People want to cut it off after a certain(shorter) number of years. Not cut it off entirely.
I’ve seen a range of suggestions about shorter copyright durations, but it’s a rare one that pares it down to only pre-1980s levels. Even that wasn’t short enough.
Coupled with people asserting that copyrights should not be transferable is even more hostile to IP creators.
What's the point here? Is it that one good song should set you up for life?
One good song generally won’t. But it may provide you with enough of a cushion to get you through hard times.
But if you want truly professional level music, you need to allow musicians to be able to support themselves with their music. Pros put in practice & performance time like people doing 9-5 office work.
If their 1M streams are earning poverty level wages, they’re going to need a second job. (And their second job might not be cool with their merch or taking 1 month off to tour.)
There is a way to explain how $4m annually could be whittled down enough by taxes, professional fees, revenue shares etc but without doing that this sounds just tone deaf. $4m is more than most people make in 2-4 decades. This is not sympathy inducing to your argument for me.
Don’t forget, that is $4M for “the artist”, regardless of whether they’re 100% a solo act or if they’re a large band or musical collective.
I decided not to get into the weeds because it can be tedious, but, in all honesty, $1M isn’t as much as most people think it is.
Until most state lotteries changed their laws to require a minimalist financial education course before collecting a big win, the average American $5m lottery winner had spent it all within 5-7 years. This fact got publicized, and it actually caused ticket purchases to decline enough to endanger the viability of lotteries in some states.
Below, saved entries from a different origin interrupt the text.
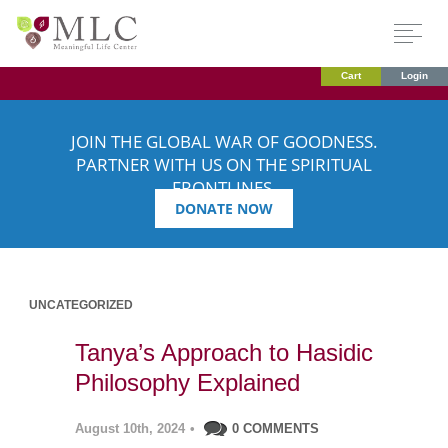
Cart
Login
JOIN THE GLOBAL WAR OF GOODNESS.
PARTNER WITH US ON THE SPIRITUAL
FRONTLINES.
DONATE NOW
UNCATEGORIZED
Tanya’s Approach to Hasidic
Philosophy Explained
August 10th, 2024
•
0 COMMENTS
You see similar patterns with other windfalls- inheritances, judicial awards, etc.
Bringing it back to this discussion: of the 1180 million songs on Spotify, 329k of them reach the 1M plays per year (the benchmark for $3-10k revenue).
Only something like 830 have topped 1B streams. 830 artists have produced something that will get them a $4M check (before it gets chipped away).
In the context of the American economy, that’s
really good, but again, not immediate permanent retirement money.
The touring being where most money comes from makes sense to me because it's the part that can't be replicated by anyone else. You can't go to a Taylor Swift concert if she's not there.
Touring makes both the artist and the label money, but actually, merch is king.